Saturday, 28 March 2009

tenkara - a great escape


It is impossible to travel without expectation, Sometimes it is good to have those expectations confounded or exceeded. Other times it is good to have them met. I came to Japan for many reasons, but mostly to find the real place behind the tired cliches. But the moment I caught that amago, on a tenkara rod, in a clear mountain stream down to its autumn bones - that was when I touched Japan, or at least my expectation of its essence. I’m sure we’ll go on to find many other faces of Japanese-ness, but for me that amago moment was special.

Night in Kyoto. Dismal room. Looking out over fifteen air-conditioning units, eyeless balconies, rat chewed pipes. A thin strip of blue sky above bleeds down to night.

Fujioka San picked us up early. Goodbye to air-con-view. It was a long drive, along motorway at first, meeting up with one of Fujioka’s fishing buddies at a motorway toll station. Finally a twisting mountain road, the forested slopes closing in. A sense of countryside, wildness. The developed landscape - any flat ground - is an ugly one. Buildings are functional and grey. There is much concrete and plastic. And everything is compressed, busy. Colours come mostly from plastic signs - which are prolific. There is little open space - in the sense that I am used to - anywhere. Even the flat ground either side of the river is divided up into squashed geometric parcels - rice fields, orchards, vegetable gardens. And in between concreted space everywhere: hard standing yards, car parks. But look up and the mountain side are unbroken forest. Mist rolls over wilderness only yards away from all this compressed utility.

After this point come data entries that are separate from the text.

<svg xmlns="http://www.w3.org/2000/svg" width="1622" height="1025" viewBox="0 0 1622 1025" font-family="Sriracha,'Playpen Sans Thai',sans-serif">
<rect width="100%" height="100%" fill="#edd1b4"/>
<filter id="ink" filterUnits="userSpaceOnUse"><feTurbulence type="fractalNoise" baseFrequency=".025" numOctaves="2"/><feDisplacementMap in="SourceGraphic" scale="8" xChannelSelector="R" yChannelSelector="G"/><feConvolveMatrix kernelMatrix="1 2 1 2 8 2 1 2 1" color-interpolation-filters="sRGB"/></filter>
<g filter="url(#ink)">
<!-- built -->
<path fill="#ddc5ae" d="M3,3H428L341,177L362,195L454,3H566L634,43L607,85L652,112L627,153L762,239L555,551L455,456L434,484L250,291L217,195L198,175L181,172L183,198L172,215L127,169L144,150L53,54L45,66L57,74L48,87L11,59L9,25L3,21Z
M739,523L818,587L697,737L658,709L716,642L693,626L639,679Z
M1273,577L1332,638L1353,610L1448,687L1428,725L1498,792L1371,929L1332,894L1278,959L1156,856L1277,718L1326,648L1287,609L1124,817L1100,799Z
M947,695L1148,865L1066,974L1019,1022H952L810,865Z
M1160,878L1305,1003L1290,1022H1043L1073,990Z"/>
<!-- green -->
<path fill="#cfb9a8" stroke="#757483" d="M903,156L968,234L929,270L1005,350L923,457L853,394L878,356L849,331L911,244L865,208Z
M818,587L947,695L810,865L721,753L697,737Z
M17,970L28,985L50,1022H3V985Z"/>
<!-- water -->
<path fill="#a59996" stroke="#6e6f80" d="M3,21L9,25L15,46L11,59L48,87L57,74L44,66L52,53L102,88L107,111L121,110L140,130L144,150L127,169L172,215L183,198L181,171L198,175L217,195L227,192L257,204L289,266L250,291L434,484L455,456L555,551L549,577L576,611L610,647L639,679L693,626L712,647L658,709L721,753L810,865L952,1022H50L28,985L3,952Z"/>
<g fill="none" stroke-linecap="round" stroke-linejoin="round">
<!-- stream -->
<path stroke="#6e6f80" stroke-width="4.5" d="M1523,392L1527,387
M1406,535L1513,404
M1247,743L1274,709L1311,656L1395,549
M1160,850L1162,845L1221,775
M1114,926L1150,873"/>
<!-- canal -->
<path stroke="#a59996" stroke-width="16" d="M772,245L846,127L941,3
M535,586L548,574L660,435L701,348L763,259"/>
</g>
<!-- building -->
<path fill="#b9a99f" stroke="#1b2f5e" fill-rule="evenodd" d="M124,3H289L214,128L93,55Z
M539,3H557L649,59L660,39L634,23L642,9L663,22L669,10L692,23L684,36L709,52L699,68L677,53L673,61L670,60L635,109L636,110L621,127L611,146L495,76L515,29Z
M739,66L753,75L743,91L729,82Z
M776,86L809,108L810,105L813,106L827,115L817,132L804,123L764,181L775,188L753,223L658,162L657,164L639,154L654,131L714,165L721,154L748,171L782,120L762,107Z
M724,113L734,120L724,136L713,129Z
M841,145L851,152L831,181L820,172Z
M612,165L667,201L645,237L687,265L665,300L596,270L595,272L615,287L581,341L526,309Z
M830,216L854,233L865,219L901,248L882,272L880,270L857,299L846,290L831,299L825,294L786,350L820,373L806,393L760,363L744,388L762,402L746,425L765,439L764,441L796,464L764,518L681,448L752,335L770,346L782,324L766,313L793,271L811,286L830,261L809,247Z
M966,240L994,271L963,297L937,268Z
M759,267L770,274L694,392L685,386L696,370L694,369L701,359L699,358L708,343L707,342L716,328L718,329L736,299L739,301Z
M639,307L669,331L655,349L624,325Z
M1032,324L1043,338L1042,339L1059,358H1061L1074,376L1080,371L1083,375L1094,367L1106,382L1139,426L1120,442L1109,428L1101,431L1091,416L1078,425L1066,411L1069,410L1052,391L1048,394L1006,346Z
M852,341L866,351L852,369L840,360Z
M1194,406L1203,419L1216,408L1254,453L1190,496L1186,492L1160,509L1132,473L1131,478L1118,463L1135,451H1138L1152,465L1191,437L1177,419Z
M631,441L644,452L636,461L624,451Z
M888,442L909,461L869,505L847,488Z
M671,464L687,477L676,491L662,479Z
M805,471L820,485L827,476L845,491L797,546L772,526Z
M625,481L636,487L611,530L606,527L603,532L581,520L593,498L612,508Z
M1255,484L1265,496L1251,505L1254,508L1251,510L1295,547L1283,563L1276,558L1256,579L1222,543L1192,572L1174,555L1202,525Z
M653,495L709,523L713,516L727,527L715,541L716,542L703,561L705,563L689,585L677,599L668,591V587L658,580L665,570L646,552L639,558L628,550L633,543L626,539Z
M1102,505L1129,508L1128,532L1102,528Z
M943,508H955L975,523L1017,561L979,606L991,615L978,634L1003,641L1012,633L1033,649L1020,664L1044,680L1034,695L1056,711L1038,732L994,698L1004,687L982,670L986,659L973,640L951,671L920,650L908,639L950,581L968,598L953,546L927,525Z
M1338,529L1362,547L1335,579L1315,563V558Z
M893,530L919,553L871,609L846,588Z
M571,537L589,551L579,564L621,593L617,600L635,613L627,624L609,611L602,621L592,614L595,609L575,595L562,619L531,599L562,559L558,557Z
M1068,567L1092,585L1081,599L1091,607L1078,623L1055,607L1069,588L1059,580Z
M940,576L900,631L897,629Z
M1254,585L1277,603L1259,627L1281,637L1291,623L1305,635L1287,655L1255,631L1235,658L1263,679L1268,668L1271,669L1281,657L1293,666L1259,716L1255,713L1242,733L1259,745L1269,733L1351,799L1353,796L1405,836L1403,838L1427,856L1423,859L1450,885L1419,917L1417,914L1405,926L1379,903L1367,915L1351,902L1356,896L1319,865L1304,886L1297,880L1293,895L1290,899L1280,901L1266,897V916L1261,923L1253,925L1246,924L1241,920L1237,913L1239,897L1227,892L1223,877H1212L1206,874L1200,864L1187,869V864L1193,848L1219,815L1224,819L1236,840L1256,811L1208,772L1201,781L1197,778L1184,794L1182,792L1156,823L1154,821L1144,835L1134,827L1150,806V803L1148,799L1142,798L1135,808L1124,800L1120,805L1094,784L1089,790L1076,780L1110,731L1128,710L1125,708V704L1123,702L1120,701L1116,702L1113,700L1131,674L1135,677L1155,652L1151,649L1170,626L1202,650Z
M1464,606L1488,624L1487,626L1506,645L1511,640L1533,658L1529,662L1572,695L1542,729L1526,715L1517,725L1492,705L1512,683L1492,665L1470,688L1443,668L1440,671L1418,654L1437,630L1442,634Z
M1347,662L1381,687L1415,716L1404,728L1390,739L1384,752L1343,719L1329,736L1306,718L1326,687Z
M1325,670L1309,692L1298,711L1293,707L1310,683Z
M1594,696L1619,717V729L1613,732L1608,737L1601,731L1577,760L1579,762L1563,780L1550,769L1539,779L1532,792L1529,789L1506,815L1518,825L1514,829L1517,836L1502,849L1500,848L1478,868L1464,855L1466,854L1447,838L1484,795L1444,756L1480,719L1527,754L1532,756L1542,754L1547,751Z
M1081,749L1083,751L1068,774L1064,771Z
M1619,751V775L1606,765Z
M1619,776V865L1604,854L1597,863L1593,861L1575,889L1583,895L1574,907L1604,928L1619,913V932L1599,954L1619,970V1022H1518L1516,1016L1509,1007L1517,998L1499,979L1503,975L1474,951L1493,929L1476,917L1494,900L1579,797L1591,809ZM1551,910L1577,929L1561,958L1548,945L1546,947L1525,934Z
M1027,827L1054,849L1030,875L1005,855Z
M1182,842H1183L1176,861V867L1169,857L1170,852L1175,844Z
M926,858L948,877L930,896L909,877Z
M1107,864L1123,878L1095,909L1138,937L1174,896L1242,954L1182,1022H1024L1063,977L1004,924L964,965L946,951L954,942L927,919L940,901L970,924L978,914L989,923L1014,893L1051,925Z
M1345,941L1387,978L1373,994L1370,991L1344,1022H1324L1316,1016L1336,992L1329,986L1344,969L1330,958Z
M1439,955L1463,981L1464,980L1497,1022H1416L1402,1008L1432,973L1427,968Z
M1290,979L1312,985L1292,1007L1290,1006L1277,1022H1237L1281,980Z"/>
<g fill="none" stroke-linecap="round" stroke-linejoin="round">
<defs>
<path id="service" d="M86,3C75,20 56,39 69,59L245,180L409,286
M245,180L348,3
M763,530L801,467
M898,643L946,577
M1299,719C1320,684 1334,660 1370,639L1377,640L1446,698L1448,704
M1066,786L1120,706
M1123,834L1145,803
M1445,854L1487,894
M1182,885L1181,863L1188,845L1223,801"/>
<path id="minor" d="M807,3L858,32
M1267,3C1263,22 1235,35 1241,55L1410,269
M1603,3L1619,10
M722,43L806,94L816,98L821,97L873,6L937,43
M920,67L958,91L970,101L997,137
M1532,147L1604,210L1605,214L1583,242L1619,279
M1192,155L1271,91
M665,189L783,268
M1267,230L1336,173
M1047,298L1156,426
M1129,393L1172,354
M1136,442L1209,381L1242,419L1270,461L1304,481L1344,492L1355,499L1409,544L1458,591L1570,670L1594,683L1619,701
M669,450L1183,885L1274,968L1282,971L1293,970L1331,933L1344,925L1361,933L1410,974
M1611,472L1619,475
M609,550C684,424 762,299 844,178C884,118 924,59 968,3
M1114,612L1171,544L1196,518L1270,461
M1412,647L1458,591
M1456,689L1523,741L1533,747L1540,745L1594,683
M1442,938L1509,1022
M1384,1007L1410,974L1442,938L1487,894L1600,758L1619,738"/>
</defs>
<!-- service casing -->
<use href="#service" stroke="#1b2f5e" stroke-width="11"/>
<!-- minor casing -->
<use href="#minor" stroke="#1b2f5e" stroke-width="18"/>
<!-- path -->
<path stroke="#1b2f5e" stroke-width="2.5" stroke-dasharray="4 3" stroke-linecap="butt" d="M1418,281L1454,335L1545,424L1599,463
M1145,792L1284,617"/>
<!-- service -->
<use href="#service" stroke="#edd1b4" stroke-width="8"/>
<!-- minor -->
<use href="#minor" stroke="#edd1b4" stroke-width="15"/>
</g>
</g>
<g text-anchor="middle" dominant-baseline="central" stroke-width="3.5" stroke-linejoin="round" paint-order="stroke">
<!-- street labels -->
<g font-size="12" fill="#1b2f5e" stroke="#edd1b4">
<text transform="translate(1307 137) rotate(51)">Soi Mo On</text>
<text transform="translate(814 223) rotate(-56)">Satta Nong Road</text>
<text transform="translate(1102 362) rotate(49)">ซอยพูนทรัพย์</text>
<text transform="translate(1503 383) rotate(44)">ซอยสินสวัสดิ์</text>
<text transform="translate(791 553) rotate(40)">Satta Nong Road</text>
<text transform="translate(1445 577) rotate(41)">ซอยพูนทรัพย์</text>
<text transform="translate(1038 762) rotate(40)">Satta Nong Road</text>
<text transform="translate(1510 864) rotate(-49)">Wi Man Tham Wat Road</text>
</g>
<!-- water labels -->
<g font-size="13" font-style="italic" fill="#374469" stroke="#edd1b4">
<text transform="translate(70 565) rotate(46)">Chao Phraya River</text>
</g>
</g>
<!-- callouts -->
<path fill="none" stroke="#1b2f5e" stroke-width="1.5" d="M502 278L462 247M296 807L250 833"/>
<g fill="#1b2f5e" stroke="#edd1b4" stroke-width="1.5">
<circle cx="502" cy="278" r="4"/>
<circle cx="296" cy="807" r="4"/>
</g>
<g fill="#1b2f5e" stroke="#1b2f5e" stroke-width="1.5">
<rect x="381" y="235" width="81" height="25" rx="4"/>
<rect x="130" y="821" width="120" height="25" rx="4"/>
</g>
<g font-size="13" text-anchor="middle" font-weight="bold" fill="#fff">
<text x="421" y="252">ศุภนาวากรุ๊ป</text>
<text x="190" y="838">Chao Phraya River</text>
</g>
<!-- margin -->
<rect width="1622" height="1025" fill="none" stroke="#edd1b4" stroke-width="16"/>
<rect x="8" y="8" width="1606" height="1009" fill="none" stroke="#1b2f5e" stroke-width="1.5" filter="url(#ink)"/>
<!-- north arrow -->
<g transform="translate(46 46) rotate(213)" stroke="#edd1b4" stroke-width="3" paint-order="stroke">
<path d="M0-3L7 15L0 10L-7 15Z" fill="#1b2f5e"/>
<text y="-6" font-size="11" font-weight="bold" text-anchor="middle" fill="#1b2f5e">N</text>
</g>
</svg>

We drove further. The bailiff had not left my permit at the door to the co-op hut like he said he would. We’d have to fish without it.

We pass a dam drawn down to a level that has left a hundred yard deep ring of apocalyptic barrenness all around. A strip of dried, caked earth, dead trees, old walls. And on again until we were on a single-track road through trees, pushing up into a steep gorge-like valley. We stopped by a pull-in just short of a bridge over the river. Down to its autumn bones. Narrow enough to jump over. A cascade through boulders. In winter torrents it would be a different, violent thing. But now the first few fallen leaves of autumn are floating from pool to pool, hanging briefly over the cascades before flowing on.

Tenkara is about simplicity - so Fujioka San explains. it originated with professional fishermen over three centuries ago - an efficient, uncomplicated way of getting fish to sell. I asked if there were any professionals left - perhaps a few. Subsistence small-holders who might use it as part of their living.

The subtleties of the technique differ from prefecture to prefecture and there are different fly patterns too. Fujioka San would take me through all of these back at the inn that evening, a sake fuelled fly nerd-in. By the river he explained that there are three parts to tenkara fishing: giving the fly life; using the wrist to create a snappy cast; and keeping only the tippet on the water. In practice it is much like the way I’d fish any mountain torrent - the Lyn or La Cere, allowing the fly to dance across the surface, animating it, or pausing it over good lies.

I spook a small darting grey shadow at the first pool. The river ought to hold countless fish. But they are either few or they are spooky and difficult to see. The tenkara rod is soft, but it is also pleasantly elemental. Nothing but the pole and the string! Unsurprisingly, the simplicity of the style allows me to concentrate on the fishing itself.

An amago breaches the water after my fly. There is no fight to speak of. It is far too small for that, but even so I have touched Japan at last. The fish flicks across the surface. Fujioka San whoops and laughs with delight - and probably relief. Gavin is filming something else, so the poor fish, Fujioka San and me have to go through our routine one more time. But I keep the fish underwater and send it home quickly. It is the jewell I imagined it might be. Tiny. A bonsai trout. I wouldn’t want it any bigger. The body is barred with finger-width stripes and over this orange spots. There is something oriental about it. The delicate greens and blues like a soft zen watercolour, the orange the same flaming colour as the Japanese maple leaf as it turns in autumn.

What Fujioka San and his mates have let me in on here is their own riff on the pastoral whimsy that fishermen the world over love to swim in - with their cane rods and “things ain’t what they used to be.” It is great to find it here too. It is pastoral, nostalgic. Even though Fujioka San and his mates are reluctant to admit it. They insist that they enjoy tenkara only because it is so simple. But simple is not so simple. Least of all in Japan!. As an idea it resonates with a yearning to look backwards. The sake ceramics, the fly boxes arranged with ancient patterns derived from particular prefectures, the archaic rod (albeit a graphite version) the simple inn whose ancient building was rescued from the flooded reservoir valley, our bathing ceremony, the long evening of dining round an open fire - all this is an escape from the busy, frenetic, complicated Japan just down the road. And a great escape it is too.